::: Data extract

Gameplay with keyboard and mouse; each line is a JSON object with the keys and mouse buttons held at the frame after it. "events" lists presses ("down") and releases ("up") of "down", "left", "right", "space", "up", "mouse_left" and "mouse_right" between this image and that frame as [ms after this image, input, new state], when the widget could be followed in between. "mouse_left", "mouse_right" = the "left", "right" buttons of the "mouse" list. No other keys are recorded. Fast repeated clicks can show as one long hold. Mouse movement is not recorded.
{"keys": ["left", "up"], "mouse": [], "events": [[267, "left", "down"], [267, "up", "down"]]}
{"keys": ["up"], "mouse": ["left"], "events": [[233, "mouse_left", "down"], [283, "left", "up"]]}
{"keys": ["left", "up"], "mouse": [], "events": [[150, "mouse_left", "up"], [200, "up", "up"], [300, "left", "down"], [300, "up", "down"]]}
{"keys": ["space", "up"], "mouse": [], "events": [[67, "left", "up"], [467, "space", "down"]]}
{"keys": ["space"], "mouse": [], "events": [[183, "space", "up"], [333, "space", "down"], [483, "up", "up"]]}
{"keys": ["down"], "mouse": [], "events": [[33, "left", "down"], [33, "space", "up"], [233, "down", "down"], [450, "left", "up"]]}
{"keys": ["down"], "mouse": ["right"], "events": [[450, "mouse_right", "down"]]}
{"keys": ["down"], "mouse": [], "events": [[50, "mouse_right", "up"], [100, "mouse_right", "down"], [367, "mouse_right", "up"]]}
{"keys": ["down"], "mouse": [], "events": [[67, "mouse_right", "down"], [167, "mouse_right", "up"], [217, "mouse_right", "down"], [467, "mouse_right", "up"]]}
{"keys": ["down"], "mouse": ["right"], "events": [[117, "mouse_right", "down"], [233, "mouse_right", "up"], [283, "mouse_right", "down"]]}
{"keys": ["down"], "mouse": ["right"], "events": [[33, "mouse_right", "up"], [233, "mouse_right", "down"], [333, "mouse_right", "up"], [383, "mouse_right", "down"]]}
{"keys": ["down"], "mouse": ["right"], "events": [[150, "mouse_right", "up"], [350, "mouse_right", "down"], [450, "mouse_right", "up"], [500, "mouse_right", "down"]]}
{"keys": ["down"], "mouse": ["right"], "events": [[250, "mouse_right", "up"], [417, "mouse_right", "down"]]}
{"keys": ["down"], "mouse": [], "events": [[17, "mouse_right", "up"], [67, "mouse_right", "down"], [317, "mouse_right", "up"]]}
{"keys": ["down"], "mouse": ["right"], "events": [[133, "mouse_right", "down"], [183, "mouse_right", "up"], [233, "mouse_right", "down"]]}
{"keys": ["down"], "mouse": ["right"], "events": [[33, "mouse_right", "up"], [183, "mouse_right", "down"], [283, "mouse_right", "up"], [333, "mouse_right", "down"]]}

::::::

## Exercise goal
Could you repeat every record word for word?

## Your response
Gameplay with keyboard and mouse; each line is a JSON object with the keys and mouse buttons held at the frame after it. "events" lists presses ("down") and releases ("up") of "down", "left", "right", "space", "up", "mouse_left" and "mouse_right" between this image and that frame as [ms after this image, input, new state], when the widget could be followed in between. "mouse_left", "mouse_right" = the "left", "right" buttons of the "mouse" list. No other keys are recorded. Fast repeated clicks can show as one long hold. Mouse movement is not recorded.
{"keys": ["left", "up"], "mouse": [], "events": [[267, "left", "down"], [267, "up", "down"]]}
{"keys": ["up"], "mouse": ["left"], "events": [[233, "mouse_left", "down"], [283, "left", "up"]]}
{"keys": ["left", "up"], "mouse": [], "events": [[150, "mouse_left", "up"], [200, "up", "up"], [300, "left", "down"], [300, "up", "down"]]}
{"keys": ["space", "up"], "mouse": [], "events": [[67, "left", "up"], [467, "space", "down"]]}
{"keys": ["space"], "mouse": [], "events": [[183, "space", "up"], [333, "space", "down"], [483, "up", "up"]]}
{"keys": ["down"], "mouse": [], "events": [[33, "left", "down"], [33, "space", "up"], [233, "down", "down"], [450, "left", "up"]]}
{"keys": ["down"], "mouse": ["right"], "events": [[450, "mouse_right", "down"]]}
{"keys": ["down"], "mouse": [], "events": [[50, "mouse_right", "up"], [100, "mouse_right", "down"], [367, "mouse_right", "up"]]}
{"keys": ["down"], "mouse": [], "events": [[67, "mouse_right", "down"], [167, "mouse_right", "up"], [217, "mouse_right", "down"], [467, "mouse_right", "up"]]}
{"keys": ["down"], "mouse": ["right"], "events": [[117, "mouse_right", "down"], [233, "mouse_right", "up"], [283, "mouse_right", "down"]]}
{"keys": ["down"], "mouse": ["right"], "events": [[33, "mouse_right", "up"], [233, "mouse_right", "down"], [333, "mouse_right", "up"], [383, "mouse_right", "down"]]}
{"keys": ["down"], "mouse": ["right"], "events": [[150, "mouse_right", "up"], [350, "mouse_right", "down"], [450, "mouse_right", "up"], [500, "mouse_right", "down"]]}
{"keys": ["down"], "mouse": ["right"], "events": [[250, "mouse_right", "up"], [417, "mouse_right", "down"]]}
{"keys": ["down"], "mouse": [], "events": [[17, "mouse_right", "up"], [67, "mouse_right", "down"], [317, "mouse_right", "up"]]}
{"keys": ["down"], "mouse": ["right"], "events": [[133, "mouse_right", "down"], [183, "mouse_right", "up"], [233, "mouse_right", "down"]]}
{"keys": ["down"], "mouse": ["right"], "events": [[33, "mouse_right", "up"], [183, "mouse_right", "down"], [283, "mouse_right", "up"], [333, "mouse_right", "down"]]}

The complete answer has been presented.